Of all the departed players, he was closest to Morgan. “We just understood each other,” he said. “As the catcher, I had control of the game. If somebody came in to talk to the pitcher, I went out there, but so did Joe. And if I got there, and they were already talking, well, I knew Joe was telling that pitcher exactly what needed to be said. We had this thing, this little telepathy. We understood each other on the field, and in life.”
By the time Morgan died, on Oct. 11, the losses among baseball’s greats had been mounting unfathomably. Three other Hall of Famers had passed away in the preceding weeks: the stolen base king Lou Brock and the pitching ace Bob Gibson, World Series winners in 1964 and 1967 with the St. Louis Cardinals; and Whitey Ford, the crafty left-handed pitcher who helped the Yankees win six of their eight World Series from 1950 to 1962, missing the 1951 and 1952 seasons while in the Army.

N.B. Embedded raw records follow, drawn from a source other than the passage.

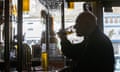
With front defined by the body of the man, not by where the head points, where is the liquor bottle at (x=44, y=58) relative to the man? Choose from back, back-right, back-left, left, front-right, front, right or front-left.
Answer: front-right

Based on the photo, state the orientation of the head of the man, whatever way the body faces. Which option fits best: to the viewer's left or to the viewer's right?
to the viewer's left

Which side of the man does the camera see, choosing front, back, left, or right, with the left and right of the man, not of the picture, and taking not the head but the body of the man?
left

How could it get any worse?
Then came December and the death of the knuckleball pitcher Phil Niekro, whose best years were played as an Atlanta Brave. As 2021 began, it was Tommy Lasorda, the charismatic manager of the Los Angeles Dodgers for three decades and two World Series titles. And shortly after that, one of his dominant pitchers, Don Sutton.
Then, on Jan. 22, the beating heart of baseball: Henry Aaron.
“He was simply a man above,” Bench said. “I called him Henry, and did I ever respect him.”